Une telle organisation signifierait-elle qu’une donnée générée par un opérateur de l’autre bout de la planète s’imposerait ipso facto dans le pays de destination de la marchandise sans contrôle de la part de son destinataire ? Cela signifie-t-il que les administrations seront en mesure et assumeront la détermination des droits et taxes applicables et le montant à percevoir ? Ce n’est plus une évolution, mais une révolution ! Ne serait-ce qu’au regard du dispositif de « self assessment » ou auto liquidation prévu dans le CDU. Je vous laisse le soin d’y réfléchir.
UNE AGENCE DOUANE EUROPÉENNE, QUELS AVANTAGES EN ATTENDRE ?
Autre proposition : celle de la création d’une « « agence douane » qui serait là pour veiller à la bonne application des dispositions réglementaires au sein de l’Union Européenne. Sorte de police des polices qui sanctionnerait les états membres défaillants afin de faire régner sur le Territoire de l’Union une uniformité de traitement des aspects douaniers. Un tel projet, outre qu’il ajoute encore un étage à la fusée européenne, ne fait que mettre en exergue les distorsions de traitement liées à des aspects de concurrence douanière et économique entre les états membres. La question se pose des pouvoirs qui lui seraient accordés pour assurer une telle mission….
L’aspect digitalisation a également été l’objet d’un certain étonnement car en tout état de cause, les entreprises y vont avec des pieds de plomb. Ce n’est que sous la contrainte qu’elles évoluent peu à peu vers cette modalité d’organisation de leur activité. Malgré les nombreux travaux réalisés pour parvenir à une transmission électronique de l’information de bout en bout, on est loin du compte.
Et ce n’est pas sans avoir nous-même contribué aux programmes européens tels que CORE et SELIS.
Mais force est de constater que seule l’obligation administrative est de nature à contraindre les entreprises à avancer dans ce domaine. J’en veux pour exemple la future facturation électronique prévue en UE et prochainement obligatoire en France. Il ne s’agit plus de créer un PDF mais bien de constituer un ensemble de données en un message électronique valant facture. Est-ce que cela va enfin générer le déclic tant attendu ?
ICS2, VERS UN NOUVEAU SCHÉMA D’ORGANISATION ?
Il faut également noter le nouveau schéma d’organisation d’ICS2 qui a pour objectif de permettre à plusieurs intervenants de compléter le jeu de données requis à l’arrivée. Je ne parviens toujours pas à me projeter sur le terrain des opérations. La question est de savoir qui dispose de quoi à quel moment.
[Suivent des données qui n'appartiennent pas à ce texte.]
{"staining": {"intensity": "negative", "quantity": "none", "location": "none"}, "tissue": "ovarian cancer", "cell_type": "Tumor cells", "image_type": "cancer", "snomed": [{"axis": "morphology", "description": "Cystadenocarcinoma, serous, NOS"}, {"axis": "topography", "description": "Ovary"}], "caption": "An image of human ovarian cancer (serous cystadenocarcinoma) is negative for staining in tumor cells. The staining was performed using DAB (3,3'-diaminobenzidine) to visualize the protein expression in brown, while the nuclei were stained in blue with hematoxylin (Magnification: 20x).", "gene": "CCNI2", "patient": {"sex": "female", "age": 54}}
Le tout orchestré sous la responsabilité du transporteur international. Vendeur, freight forwarder, transporteur, destinataire, chacun dispose d’un certain nombre de données. Mais qui va opérer leur transmission sous forme de message vers l’UE ? Combien de messages complémentaires faudra-t-il relier pour obtenir la totalité des données requises ?
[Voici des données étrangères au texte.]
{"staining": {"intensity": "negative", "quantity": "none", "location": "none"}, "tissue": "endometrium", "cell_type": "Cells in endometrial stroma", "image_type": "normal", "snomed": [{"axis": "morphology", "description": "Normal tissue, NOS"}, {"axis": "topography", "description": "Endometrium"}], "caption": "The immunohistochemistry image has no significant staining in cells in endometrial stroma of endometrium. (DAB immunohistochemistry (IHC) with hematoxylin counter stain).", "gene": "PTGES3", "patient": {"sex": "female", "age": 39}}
Il va falloir que tout ce petit monde s’organise…. Mais quelle n’a pas été ma surprise de constater que malgré la création d’une plateforme centralisée européenne, l’analyse de risque reste traitée nationalement par chaque état membre. Décidément, le concept d’union européenne a bien du mal à s’imposer ! Nul doute que des différences existeront qui provoqueront à terme des détournements de trafics vers les états moins exigeants. L‘expression « des états dans l’état » prend toute sa dimension. Mais les prochains colloques organisés d’ici 2030 nous apporteront peut-être quelques éclaircissements sur ces différents points.